Твоя рука

Смарагда Вторая
А я тебя любил.

Я помню, как меня унес отец железным лесом: я жалобно скулил в его руках, принюхиваясь к миру с интересом. И город был, и незнакомый дом, и одноглазый кряжистый мужчина меня от куртки оторвал с трудом и равнодушно бросил на овчину, а после мановением руки велел убрать куда-нибудь подальше, и я почти заплакал от тоски… но вдруг меня обнял какой-то мальчик.

Никто еще не знал, что я – судьба. Молчали прорицательные ведьмы, по лошадиным сточенным зубам истолковать пытаясь день последний. Я был доверчив, лопоух, игруч, со взрослой уморительной гримасой охотился на свет и тени туч, из рук твоих хватал живое мясо. Меня не обходили стороной, и девушки с ладонями из шелка, пропахшими кишками и войной, любили потрепать, шутя, за холку…

Мы быстро подросли – почти друзья, немного братья, служка и хозяин. Всегда с тобой, тогда не видел я, что ненавистен и неприкасаем для всех, кто рядом, кто уже узнал моё предназначенье из пророчеств. Ты был одним из них, но промолчал, наверное, ты был умнее прочих.

Но вот однажды как-то поутру к нам подошли – знакомое отребье! – и предложили странную игру: меня стреножить неподъёмной цепью. Ты улыбнулся и сказал: «порви», и я шутя разъял стальные путы, в твоей доброжелательной любви не усомнившись даже на минуту.

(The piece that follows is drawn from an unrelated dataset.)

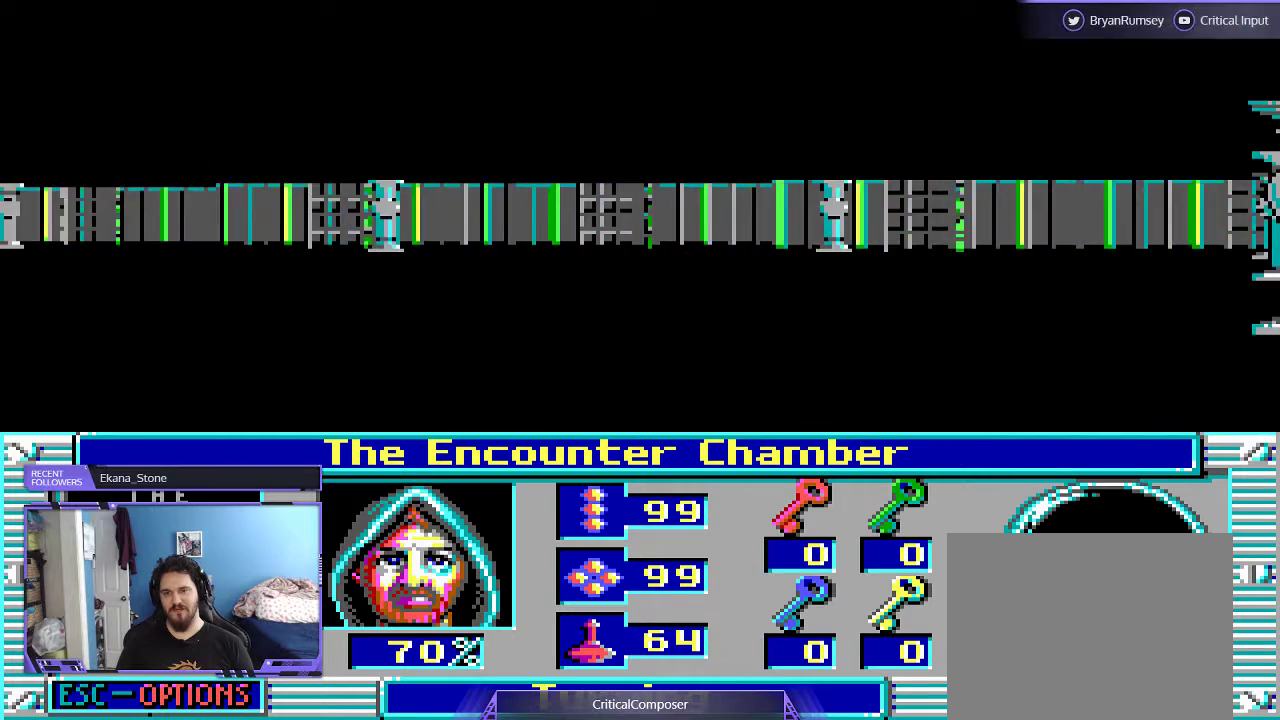
{"buttons": [], "events": [[200, "DPAD_UP", "up"], [300, "DPAD_UP", "down"], [400, "DPAD_UP", "up"]]}
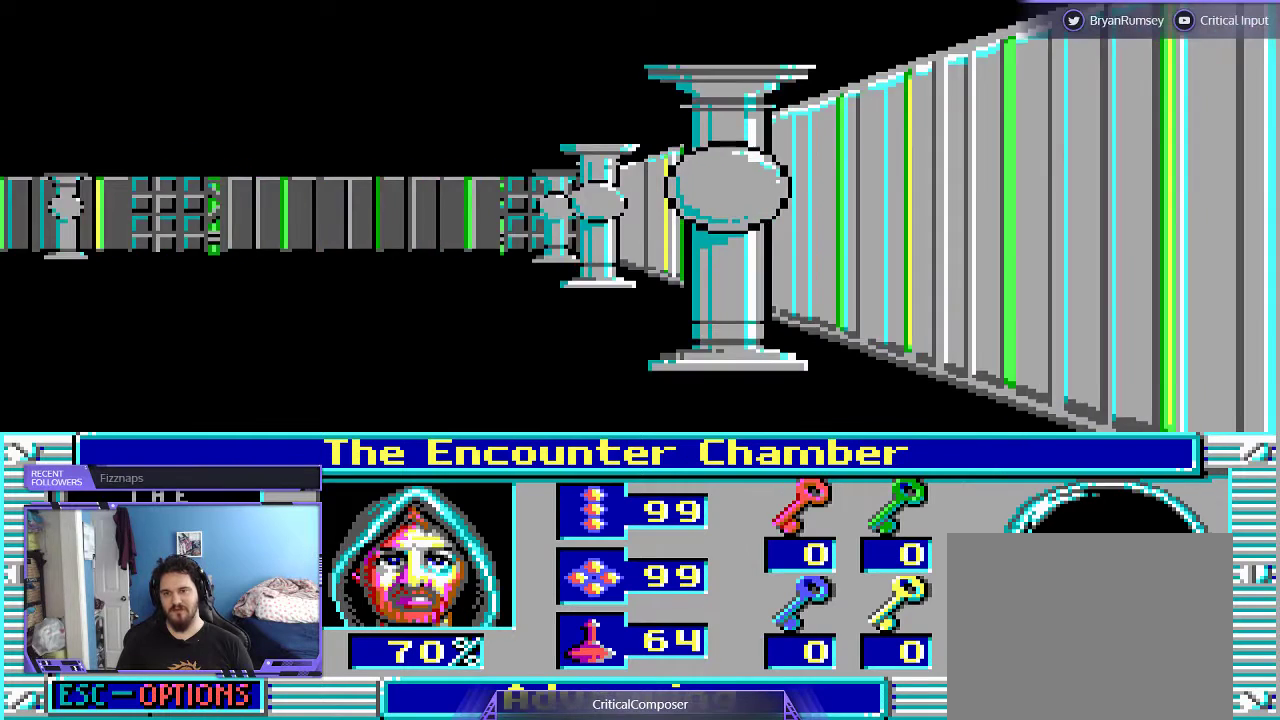
{"buttons": ["L2"], "events": [[200, "DPAD_LEFT", "down"], [233, "L2", "down"], [300, "DPAD_LEFT", "up"]]}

Потом игра продолжилась. Они вторую цепь надели – толще вдвое. Ты подошёл и прошептал: «рискни, я знать хочу, что воспитал героя». На звенья разлетелась, лопнув, связь, и я освободился без натуги, не силой неумеренной гордясь, а благодарно думая о друге.

Шло время. Я почти забыл о тех забавах непонятных и жестоких, и отрастил свой первый зимний мех, и возмужал в положенные сроки, уже стыдясь ребяческих проказ, но радуясь любой проделке ловкой, -  когда они явились в третий раз, уже не с цепью, а с простой веревкой.
(Для сей неразрываемой узды был золотом ворованным оплачен и каждый волос женской бороды, и каждый шаг тяжёлых лап кошачьих, её плели на вечные века, в подземных лабиринтах ворожили из птичьего слюнного молока и каменных медвежьих сухожилий, из горных корешков и пузырьков прерывистого рыбьего дыханья – и не было надёжнее оков, чем эта лента, в целом мирозданье).   
Какой пустяк – веревку победить тому, кто цепи разрывал играя, но сердце говорило: не ходи, я чувствовал: она была живая, и я метался, словно во хмелю, и сбрасывал удушливую петлю… они всё знали: я тебя люблю. Тебя позвали – ты пришел немедля…

Мне было больно. Было больно так, что каждой отделяющейся частью я понимал – сжимается в кулак твоя рука в моей раскрытой пасти… твоя рука, уверенно-тверда, как время, разветвляется и длится…

Ты больше никого и никогда уже не приручишь своей десницей.

Они глядели, грубо регоча и отпуская шутки то и дело, на пустоту у твоего плеча и на моё униженное тело. Я был их смерть – они хотели жить, как будто бы возможно неизбежность пускай не уничтожить – отложить, замуровав её во тьме кромешной, распяв ей пасть – по небеса – мечом, и в том, что нет её, себя уверить, но оскорблённый – станет палачом, но преданный – проснётся лютым зверем. Расписан по деталям рагнарёк, и цвет чернил на бледной коже мертвен: здесь каждому уже исчислен срок, и каждому его знакома жертва.

«Проголодался? Хочешь молока? Откуда ты такой?» - глядишь лукаво и гладишь несмышлёного щенка, впервые, не боясь, ладонью правой.